Start of SOURCE EXTRACT

Non-economic damages are often the largest component of wrongful death settlements, particularly when the deceased was a primary income earner or a young person with significant projected lifetime earnings. South Carolina does not cap non-economic damages in most motor vehicle wrongful death cases, which distinguishes it from states that impose strict damage limits.

Why There's No Reliable "Average" Settlement Figure

Published "average" wrongful death settlement figures circulate widely, but they are almost meaningless without context. A settlement reflecting a commercial trucking death involving catastrophic negligence and a $5 million policy looks nothing like a case involving a single at-fault driver with minimum liability coverage.

The variables that actually shape settlement value include:

  • Liability coverage limits — The at-fault driver's insurance policy sets a practical ceiling unless the family pursues additional sources of recovery
  • Underinsured motorist (UIM) coverage — If the deceased carried UIM coverage on their own policy, that can supplement recovery when the at-fault driver's limits are insufficient
  • Strength of liability — Clear, uncontested fault generally supports higher settlements; disputed liability creates risk on both sides
  • The deceased's age and income — Economic projections of lost future earnings vary significantly by age, occupation, and work-life expectancy
  • Number of dependents — Surviving minor children or a dependent spouse increases the measurable non-economic and economic loss
  • Defendant's assets — A judgment is only collectible if there are assets or insurance to satisfy it
  • Contributory fault — South Carolina follows a modified comparative fault rule; if the deceased is found partially at fault, damages can be reduced proportionally, and recovery may be barred if fault exceeds 50%

How the Claims Process Typically Works in These Cases

Most wrongful death claims arising from motor vehicle accidents in South Carolina begin as third-party insurance claims against the at-fault driver's liability policy. The insurer for the at-fault driver investigates the crash, reviews the police report, evaluates fault, and assigns a value to the claim based on its own analysis.

Because insurers have financial incentives to limit payouts, wrongful death cases involving significant damages almost always involve attorney representation. Personal injury and wrongful death attorneys in South Carolina typically work on a contingency fee basis — meaning they receive a percentage of the recovery, commonly in the range of 33–40%, rather than charging hourly fees. The exact percentage often depends on whether the case settles before or after litigation is filed.

End of SOURCE EXTRACT
Start of DATASET EXCERPTS

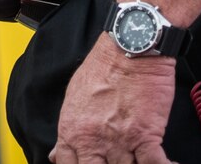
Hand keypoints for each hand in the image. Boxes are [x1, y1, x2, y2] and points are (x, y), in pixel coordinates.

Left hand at [51, 35, 178, 163]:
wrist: (130, 48)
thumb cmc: (104, 67)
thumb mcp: (74, 97)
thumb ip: (69, 130)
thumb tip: (55, 155)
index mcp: (72, 131)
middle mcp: (93, 140)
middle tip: (118, 163)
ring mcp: (119, 141)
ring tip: (139, 161)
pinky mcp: (145, 135)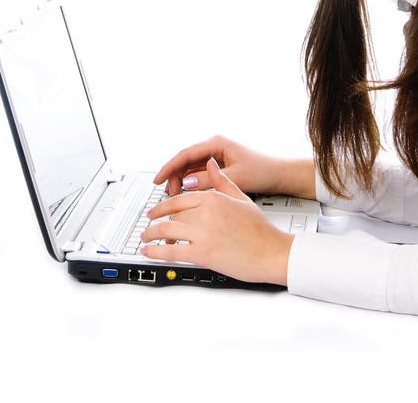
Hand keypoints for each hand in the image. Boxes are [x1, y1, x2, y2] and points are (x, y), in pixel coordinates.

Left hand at [141, 157, 293, 284]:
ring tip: (145, 240)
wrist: (272, 252)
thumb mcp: (241, 197)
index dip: (163, 206)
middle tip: (149, 227)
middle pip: (172, 215)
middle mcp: (205, 212)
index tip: (155, 211)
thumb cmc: (260, 229)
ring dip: (151, 236)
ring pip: (167, 231)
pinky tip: (149, 253)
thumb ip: (222, 181)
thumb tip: (210, 164)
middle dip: (157, 222)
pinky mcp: (202, 253)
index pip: (180, 199)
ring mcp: (203, 233)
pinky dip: (156, 253)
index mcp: (214, 198)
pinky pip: (171, 252)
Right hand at [153, 135, 288, 196]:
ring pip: (190, 168)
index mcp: (217, 143)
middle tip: (167, 194)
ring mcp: (216, 157)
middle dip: (174, 177)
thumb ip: (209, 180)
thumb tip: (186, 183)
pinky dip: (190, 183)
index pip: (185, 154)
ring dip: (181, 181)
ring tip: (174, 197)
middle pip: (185, 161)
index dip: (169, 167)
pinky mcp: (218, 167)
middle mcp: (214, 147)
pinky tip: (186, 195)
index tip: (158, 179)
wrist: (279, 175)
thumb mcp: (235, 177)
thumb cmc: (262, 171)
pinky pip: (198, 173)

End of DATASET EXCERPTS

**REQUIRED ACTIONS:**
1) In the passage on wrongful death settlements, what percentage of the recovery do South Carolina attorneys commonly take under a contingency fee?
2) Summarize the passage on wrongful death settlements in two sentences.
The entries are separate material from the passage on wrongful death settlements.

**ANSWERS TO THIS EXERCISE:**
1) Commonly in the range of 33–40%.

2) South Carolina does not cap non-economic damages in most motor vehicle wrongful death cases, and published average settlement figures mean little without context because value depends on liability coverage limits, underinsured motorist coverage, the strength of liability, the deceased's age and income, the number of dependents, the defendant's assets, and comparative fault. Most such claims begin as third-party claims against the at-fault driver's liability policy, and because insurers have incentives to limit payouts, cases with significant damages almost always involve attorneys who work on contingency, commonly for 33–40% of the recovery.